Parametric analysis of an air-heated humidification-dehumidification (HDH) desalination system with waste heat recovery

• Air-heated HDH desalination with waste heat recovery is proposed.
• Performance of the desalination system is calculated.
• Second law of thermodynamics is applied to judge the feasibility of the desalination system.
• Sensitivity analysis at different parameters is calculated and presented.

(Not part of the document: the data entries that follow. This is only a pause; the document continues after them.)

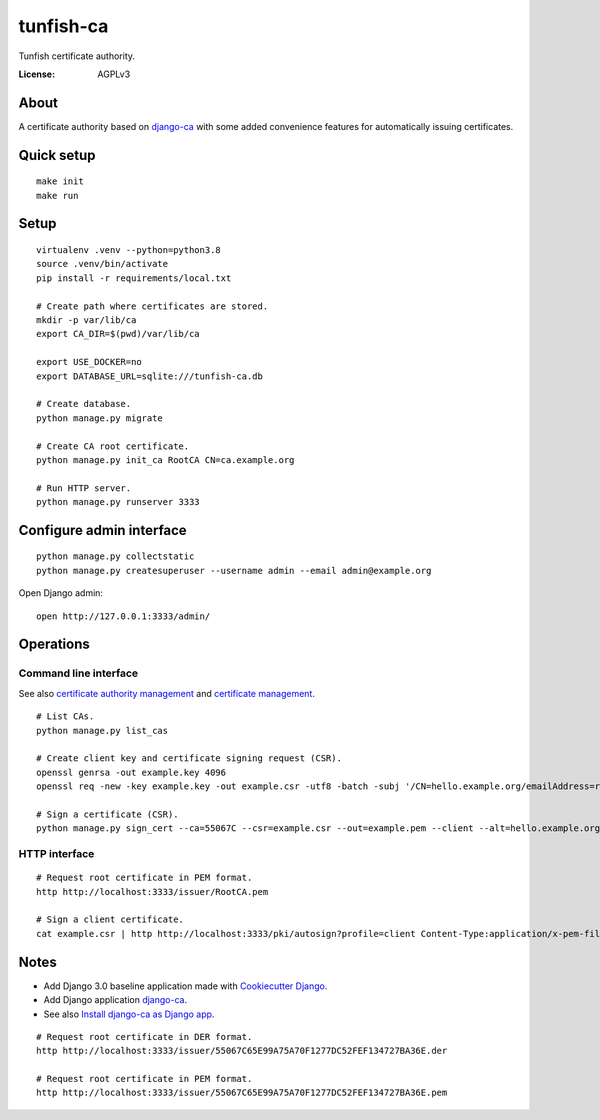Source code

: ##########
tunfish-ca
##########

Tunfish certificate authority.

.. image:: https://img.shields.io/badge/built%20with-Cookiecutter%20Django-ff69b4.svg
     :target: https://github.com/pydanny/cookiecutter-django/
     :alt: Built with Cookiecutter Django
.. image:: https://img.shields.io/badge/code%20style-black-000000.svg
     :target: https://github.com/ambv/black
     :alt: Black code style


:License: AGPLv3


*****
About
*****

A certificate authority based on `django-ca`_ with some added convenience
features for automatically issuing certificates.


***********
Quick setup
***********

::

    make init
    make run


*****
Setup
*****

::

    virtualenv .venv --python=python3.8
    source .venv/bin/activate
    pip install -r requirements/local.txt

    # Create path where certificates are stored.
    mkdir -p var/lib/ca
    export CA_DIR=$(pwd)/var/lib/ca

    export USE_DOCKER=no
    export DATABASE_URL=sqlite:///tunfish-ca.db

    # Create database.
    python manage.py migrate

    # Create CA root certificate.
    python manage.py init_ca RootCA CN=ca.example.org

    # Run HTTP server.
    python manage.py runserver 3333


*************************
Configure admin interface
*************************
::

    python manage.py collectstatic
    python manage.py createsuperuser --username admin --email admin@example.org

Open Django admin::

    open http://127.0.0.1:3333/admin/


**********
Operations
**********

Command line interface
======================
See also `certificate authority management`_ and `certificate management`_.

::

    # List CAs.
    python manage.py list_cas

    # Create client key and certificate signing request (CSR).
    openssl genrsa -out example.key 4096
    openssl req -new -key example.key -out example.csr -utf8 -batch -subj '/CN=hello.example.org/emailAddress=root@hello.example.org'

    # Sign a certificate (CSR).
    python manage.py sign_cert --ca=55067C --csr=example.csr --out=example.pem --client --alt=hello.example.org

.. _certificate authority management: https://django-ca.readthedocs.io/en/latest/cli/cas.html
.. _certificate management: https://django-ca.readthedocs.io/en/latest/cli/certs.html

HTTP interface
==============

::

    # Request root certificate in PEM format.
    http http://localhost:3333/issuer/RootCA.pem

    # Sign a client certificate.
    cat example.csr | http http://localhost:3333/pki/autosign?profile=client Content-Type:application/x-pem-file


*****
Notes
*****

- Add Django 3.0 baseline application made with `Cookiecutter Django`_.
- Add Django application `django-ca`_.
- See also `Install django-ca as Django app`_.

::

    # Request root certificate in DER format.
    http http://localhost:3333/issuer/55067C65E99A75A70F1277DC52FEF134727BA36E.der

    # Request root certificate in PEM format.
    http http://localhost:3333/issuer/55067C65E99A75A70F1277DC52FEF134727BA36E.pem


.. _Cookiecutter Django: https://github.com/pydanny/cookiecutter-django
.. _django-ca: https://django-ca.readthedocs.io/
.. _Install django-ca as Django app: https://django-ca.readthedocs.io/en/latest/install.html#as-django-app-in-your-existing-django-project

Industrial waste heat is effective to provide power for the desalination system to acquire distilled water. In this paper, exhaust gas is drawn into the plate heat exchangers (PHEs) to heat the circulated humid air within the humidification dehumidification (HDH) desalination unit. Based on the governing equations of the components and the fixed-effectiveness model, key parameters are prescribed to accomplish the performance analysis of the HDH desalination system, and the relevant recovery results of the waste heat are also attained. The simulation results present that the balance condition of the dehumidifier is inaccessible due to a negative specific entropy generation of the dehumidifier in spite of the obtained best performance at such point. It is summarized that high values of the component effectiveness and the initial temperature as well as the vacuum environment are beneficial to raise the performance of the desalination system and reduce the heat transfer surface area for the PHEs. Moreover, the elevation of the top temperature contributes to a slight elevation of the gained-output-ratio (GOR), while the relevant heat transfer surface area of the PHEs increases.